Let me start by saying that EVERY platform has its pros and its cons. I’m just sharing my personal experience. I’ve built ecommerce sites using Prestashop, ZenCart, WooCommerce and Shopify.
My wife’s eCommerce website was originally built using Prestashop by a (non-expert) friend back in 2011, a few years before we met. In 2014, I updated it to the latest version of Prestashop and revamped it. Towards the end of Jan. 2018, we started to transition it to a WordPress+Shopify setup.
Now, I do NOT like dealing with eCommerce websites. They require a LOT more maintenance than non-eCommerce sites. There is generally more financial dependence attached to them than to non-eCommerce websites. An eCommerce website malfunctioning or going down for just an hour or more usually means a greater amount of lost revenue than a non-eCommerce website.
Back in 2015, we used WooCommerce for our first couple eCommerce clients. This was my first time using WooCommerce and there was a steep learning curve. My biggest headache was updating WooCommerce and the other shop-related plugins on a regular basis. Plus, my clients (older, non-tech-savvy individuals) did NOT find it easy to learn how to manage their WooCommerce store.
This was my biggest gripe which led me to look at add-ons to managing WooCommerce. That led me to:
– Store manager for WooCommerce: https://woocommerce-manager.com/
However, while these are great management add-ons, they did not relieve me of the headaches with keeping WooCommerce updated.
So, I started to look at alternative shopping carts that could be linked with WordPress. This led me to:
– OrderStorm: https://wordpress.org/plugins/orderstorm-e-commerce/
All of these platforms are kept up-to-date by their makers.
I was actually going to go with OrderStorm and had been communicating with the owner of that platform for a few months. It was great in the beginning but then it became harder and harder to get in touch with him for technical support.

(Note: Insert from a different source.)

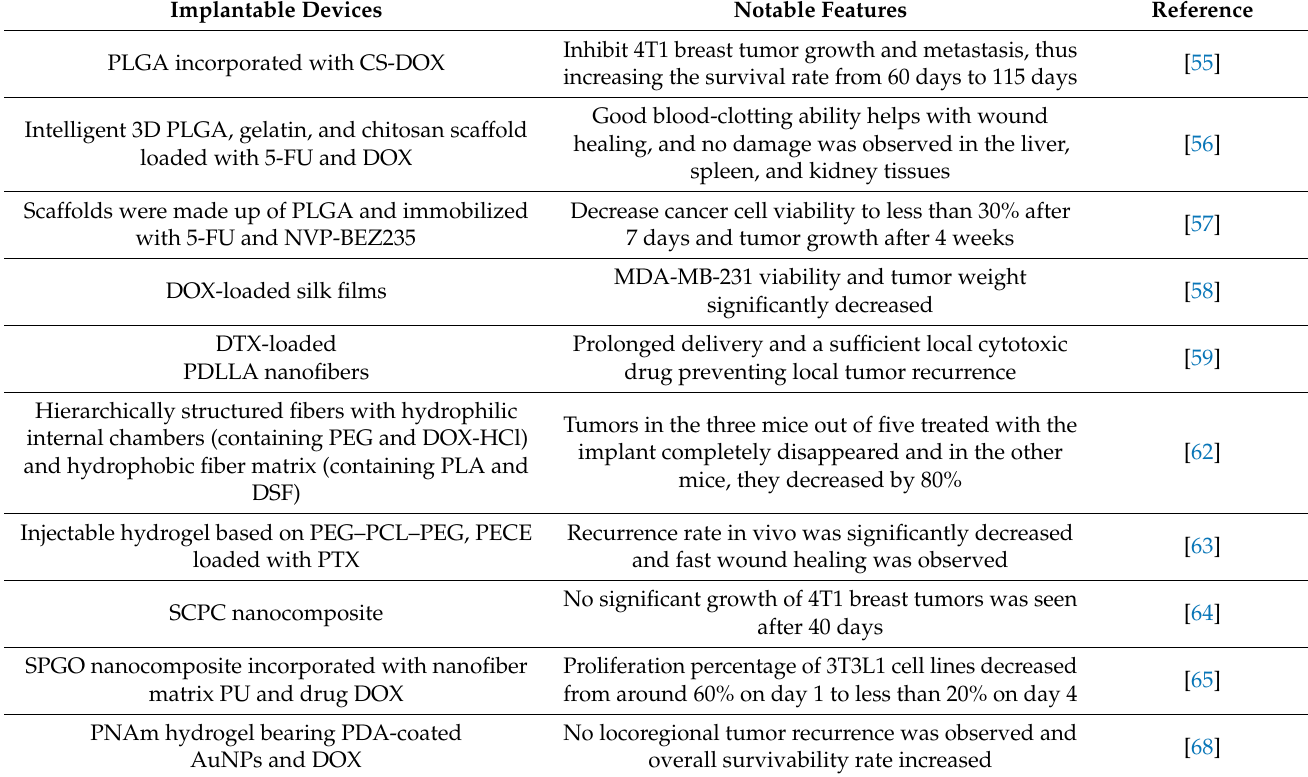
Table 2. Types of implantable devices for breast cancer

That’s when I decided to take another look at integrating Shopify with WordPress. Since then I’ve done this WP+Shopify integration on our last 6 eCommerce-related projects. Please bear in mind that we do NOT go looking for eCommerce clients. We primarily work with service providers. From time to time, we have a client who wants to sell online as well.

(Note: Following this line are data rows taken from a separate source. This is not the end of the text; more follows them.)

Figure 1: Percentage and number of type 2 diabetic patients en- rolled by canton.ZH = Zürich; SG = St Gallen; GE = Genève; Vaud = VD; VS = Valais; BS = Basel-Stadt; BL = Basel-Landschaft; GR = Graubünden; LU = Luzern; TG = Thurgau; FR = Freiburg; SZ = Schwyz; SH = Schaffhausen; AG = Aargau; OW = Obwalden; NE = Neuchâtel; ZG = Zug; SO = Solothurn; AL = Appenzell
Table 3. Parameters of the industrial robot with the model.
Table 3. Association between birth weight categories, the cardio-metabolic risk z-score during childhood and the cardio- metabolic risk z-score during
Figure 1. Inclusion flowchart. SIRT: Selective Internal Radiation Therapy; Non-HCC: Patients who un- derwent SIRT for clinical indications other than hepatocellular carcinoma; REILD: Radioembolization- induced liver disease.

For my purposes thus far, just embedding the Shopify Buy Button code in the WordPress page has been sufficient.
You can embed an entire collection like I’ve done here: https://www.juliasherbalhealth.co.nz/online-health-shop/
OR you can embed product by product like I’ve done here: https://colinfrancis.co.nz/landscape-gallery/
If you want to have much more control over the integration, I suggest you check out the WPShopify plugin: https://wpshop.io/
In using Shopify, I’ve found it MUCH easier to show clients how to use their Shopify account – check/update orders, update product inventory, add new products, etc. than it was with explaining the back office of WooCommerce.

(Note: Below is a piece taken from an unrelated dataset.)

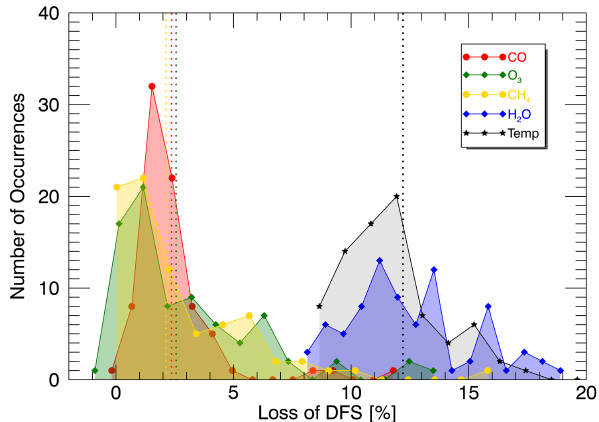
Figure 9. Histograms of 15 equally spaced bins showing the percent Figure 10. Histograms of 15 equally spaced bins showing the loss loss in DFS by creating a coarse vertical grid from the cumulative in DFS by using a constant globally optimised vertical grid vs. an trace of A vs. the coarse grid from the iterative method. The dotted atmosphere specific grid. The dotted vertical lines show median val- vertical lines show the median values of the 80-atmosphere distri- ues of the 80-atmosphere distribution, where the temperature and bution. H 2 O medians overlay each Table 1. Summaries of the ensemble results from Figs. 8–10. The second column shows the ensemble mean DFS for each retrieval using the iterative method. The last three columns show the median percent loss of DFS for the histograms displayed. Eq PRE Diag( A )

Now, if you’re using or thinking or using Shopify for ecommerce projects, then it’s a good idea to join their Partner Program: https://www.shopify.co.nz/partners
– you get a developer account where you have all your shopify clients in one place
– the accounts created in your developer account have an unlimited trial period, client only starts paying the monthly fee once you’ve handed the store over to them
– you can get monthly commission
Hopefully this info will help others.